Gold nanoparticles that behave like a liquid

When inorganic nanoparticles come together, their optical, electronic, and magnetic properties depend strongly on how they are arranged. Being able to reorganize these arrangements in a controlled way could therefore provide a powerful method for tuning material properties.

A research team led by Dr. Rina Sato (formerly of IMRAM, Tohoku University; currently at ICYS, NIMS) and Professor Kiyoshi Kanie (SRIS, Tohoku University) has discovered that gold nanoparticles at the air/water interface can dynamically reorganize their structure in response to temperature changes and mechanical compression. The study reveals, for the first time, that small changes in how organic molecules are distributed on nanoparticle surfaces can trigger large-scale structural transformations across an entire nanoparticle layer.

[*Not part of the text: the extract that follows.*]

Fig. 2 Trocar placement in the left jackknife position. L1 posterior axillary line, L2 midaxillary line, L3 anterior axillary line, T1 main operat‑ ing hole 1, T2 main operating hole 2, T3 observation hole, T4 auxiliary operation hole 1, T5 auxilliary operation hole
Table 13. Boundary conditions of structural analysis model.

In dry environments, the organic molecules attached to nanoparticle surfaces usually have very limited mobility, and structural changes often require temperatures above 100 °C. To overcome this challenge, the researchers focused on the air/water interface, where nanoparticles coated with hydrophobic molecules naturally assemble into two-dimensional layers.

The team synthesized gold nanoparticles coated with two different types of organic molecules: a temperature-responsive dendritic liquid-crystal molecule known as a "dendron," and a simple linear-chain ligand. They then examined how these nanoparticles behaved when the temperature increased and when the nanoparticle layer was mechanically compressed.

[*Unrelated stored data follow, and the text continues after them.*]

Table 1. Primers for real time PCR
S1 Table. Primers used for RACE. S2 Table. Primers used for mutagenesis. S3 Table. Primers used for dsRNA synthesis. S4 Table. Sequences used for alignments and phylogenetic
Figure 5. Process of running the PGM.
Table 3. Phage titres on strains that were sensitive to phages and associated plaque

The researchers observed highly dynamic, liquid-like behavior. At room temperature, the nanoparticles formed isolated island-like structures. As the temperature increased, these structures gradually transformed into chain-like arrangements and then into large network-like patterns at around 40 °C. When the layer was compressed, the network structures returned to island-like domains.

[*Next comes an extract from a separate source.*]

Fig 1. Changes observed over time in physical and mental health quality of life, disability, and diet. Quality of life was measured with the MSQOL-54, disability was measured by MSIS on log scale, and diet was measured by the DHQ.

Using X-ray measurements at the DESY synchrotron facility in Hamburg, the team identified the mechanism behind this behavior. The two types of surface molecules spontaneously redistributed themselves across the nanoparticle surface in response to external stimuli. This changed the apparent symmetry of the nanoparticles, driving the large-scale reorganization of the entire assembly.

"This work demonstrates how very small molecular-level changes can lead to dramatic structural transformations in nanoparticle systems," said Kanie. "We believe this finding opens a new pathway for designing smart and adaptive materials that respond dynamically to their environment."

The findings show how subtle molecular movements can control the collective behavior of nanoparticle systems, offering a new strategy for designing responsive surfaces and materials. Because the structural changes occur near physiological temperatures, the research could contribute to future biomedical technologies, including drug delivery systems that respond to local temperature differences such as those found around tumors. The work may also support the development of adaptive materials for microfluidic devices and other next-generation nanotechnologies.

These findings were published in the Journal of the American Chemical Society on May 1, 2026.